• **TASK DESCRIPTION**
Filter the entries, keeping every line with the string "membranous".

• **INPUT**

= = = = = = =

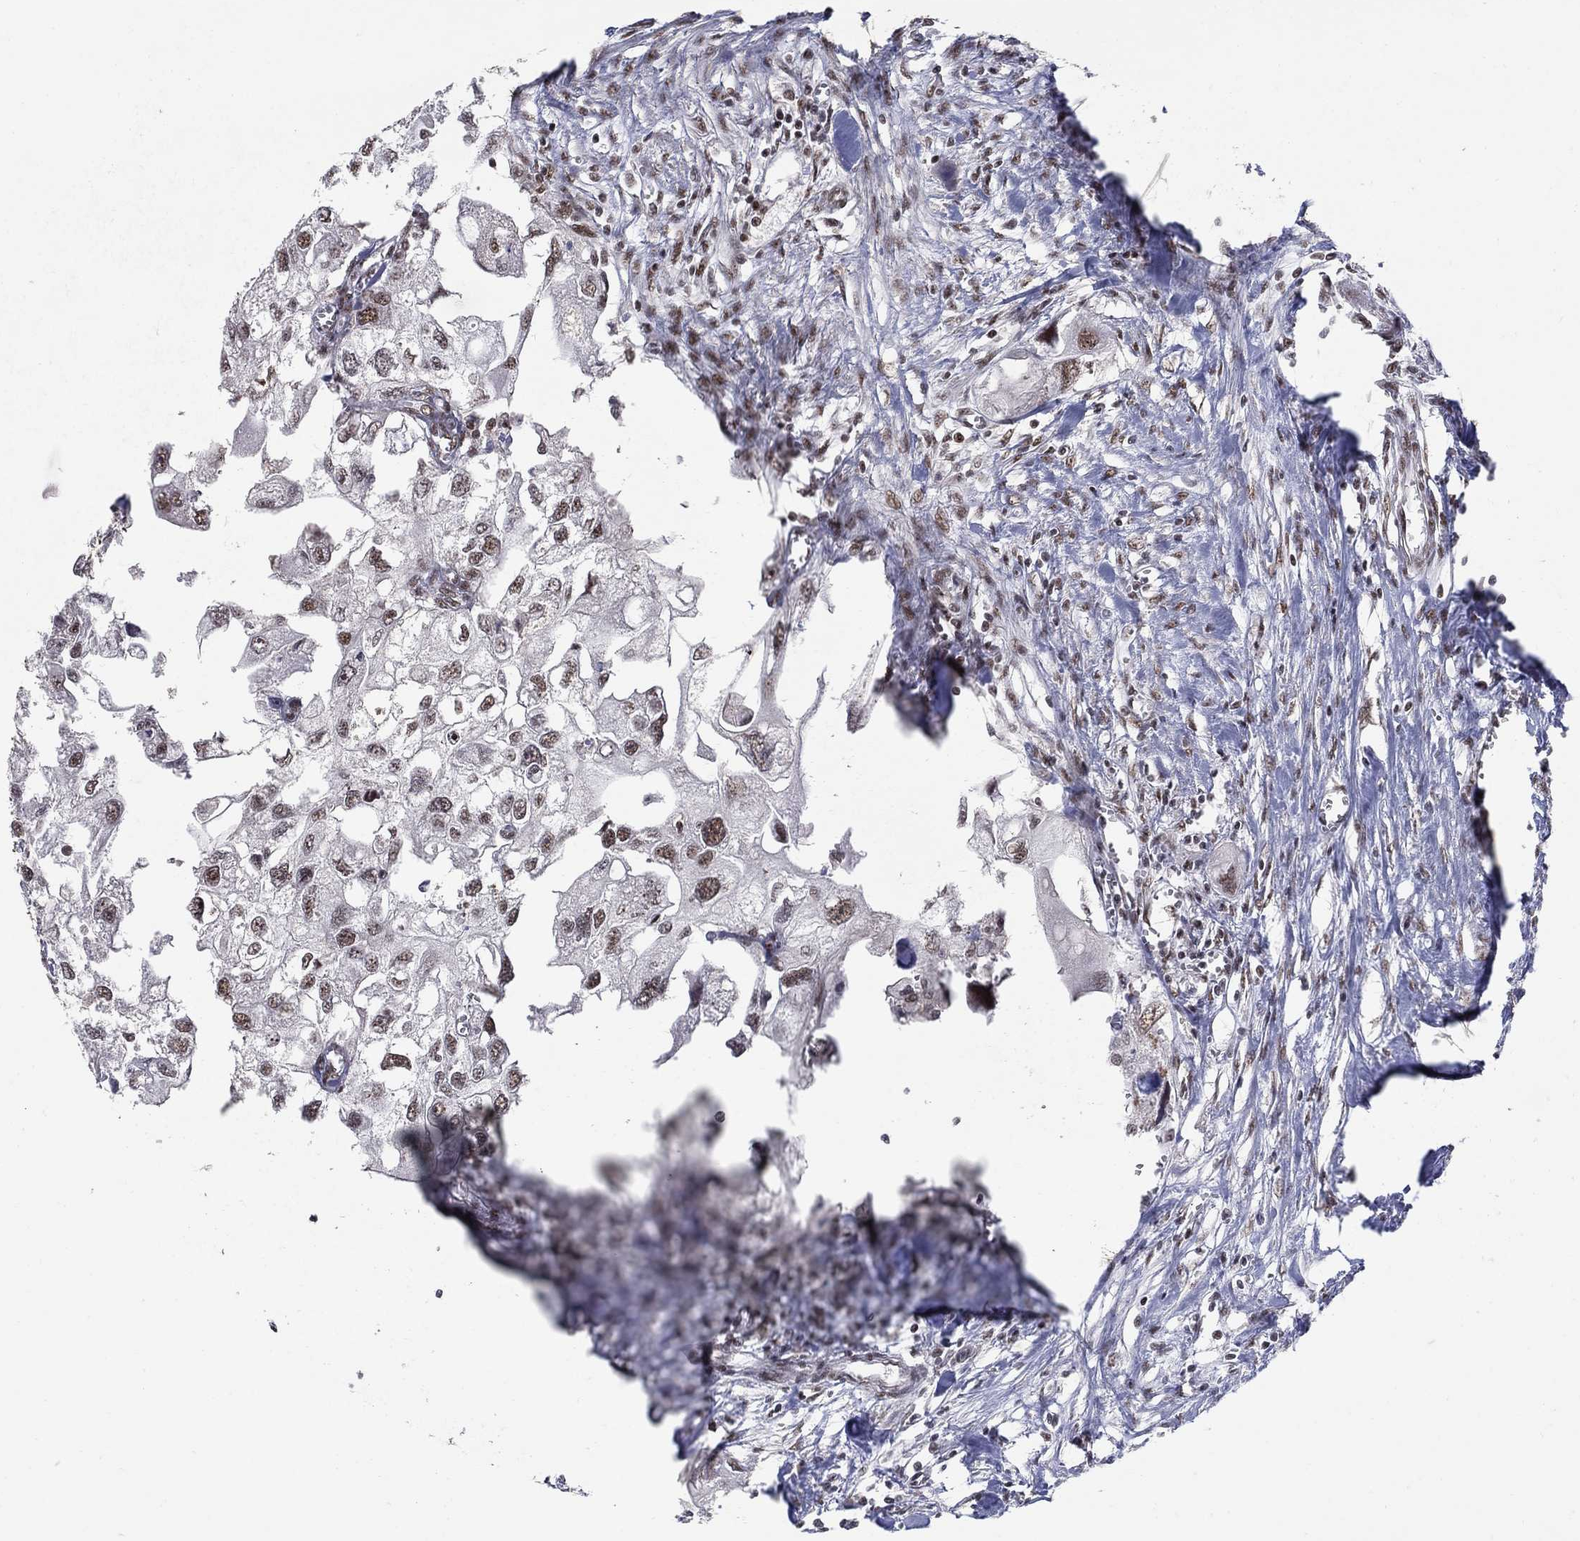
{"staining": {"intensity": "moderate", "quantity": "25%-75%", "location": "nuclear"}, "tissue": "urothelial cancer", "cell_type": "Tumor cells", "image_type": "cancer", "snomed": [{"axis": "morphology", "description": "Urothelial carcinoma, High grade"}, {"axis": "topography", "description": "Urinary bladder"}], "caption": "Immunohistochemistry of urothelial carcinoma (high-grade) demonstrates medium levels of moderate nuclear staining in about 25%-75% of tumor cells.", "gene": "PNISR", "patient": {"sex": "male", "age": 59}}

= = = = = = =

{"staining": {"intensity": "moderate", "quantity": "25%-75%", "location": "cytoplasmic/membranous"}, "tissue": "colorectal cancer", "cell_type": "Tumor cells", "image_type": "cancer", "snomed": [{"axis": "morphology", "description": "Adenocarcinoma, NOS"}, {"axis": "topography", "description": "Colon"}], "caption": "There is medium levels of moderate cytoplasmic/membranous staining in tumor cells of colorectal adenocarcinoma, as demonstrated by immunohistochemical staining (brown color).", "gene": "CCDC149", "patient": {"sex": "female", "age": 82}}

= = = = = = =

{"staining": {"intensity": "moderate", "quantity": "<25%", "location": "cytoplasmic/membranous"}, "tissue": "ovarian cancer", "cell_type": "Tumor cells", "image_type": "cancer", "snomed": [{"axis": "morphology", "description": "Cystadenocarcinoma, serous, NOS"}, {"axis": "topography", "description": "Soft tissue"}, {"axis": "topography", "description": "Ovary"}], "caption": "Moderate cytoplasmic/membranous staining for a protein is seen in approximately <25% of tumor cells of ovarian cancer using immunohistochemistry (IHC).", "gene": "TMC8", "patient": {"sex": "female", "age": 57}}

= = = = = = =

• **TASK RESPONSE**
{"staining": {"intensity": "moderate", "quantity": "25%-75%", "location": "cytoplasmic/membranous"}, "tissue": "colorectal cancer", "cell_type": "Tumor cells", "image_type": "cancer", "snomed": [{"axis": "morphology", "description": "Adenocarcinoma, NOS"}, {"axis": "topography", "description": "Colon"}], "caption": "There is medium levels of moderate cytoplasmic/membranous staining in tumor cells of colorectal adenocarcinoma, as demonstrated by immunohistochemical staining (brown color).", "gene": "CCDC149", "patient": {"sex": "female", "age": 82}}
{"staining": {"intensity": "moderate", "quantity": "<25%", "location": "cytoplasmic/membranous"}, "tissue": "ovarian cancer", "cell_type": "Tumor cells", "image_type": "cancer", "snomed": [{"axis": "morphology", "description": "Cystadenocarcinoma, serous, NOS"}, {"axis": "topography", "description": "Soft tissue"}, {"axis": "topography", "description": "Ovary"}], "caption": "Moderate cytoplasmic/membranous staining for a protein is seen in approximately <25% of tumor cells of ovarian cancer using immunohistochemistry (IHC).", "gene": "TMC8", "patient": {"sex": "female", "age": 57}}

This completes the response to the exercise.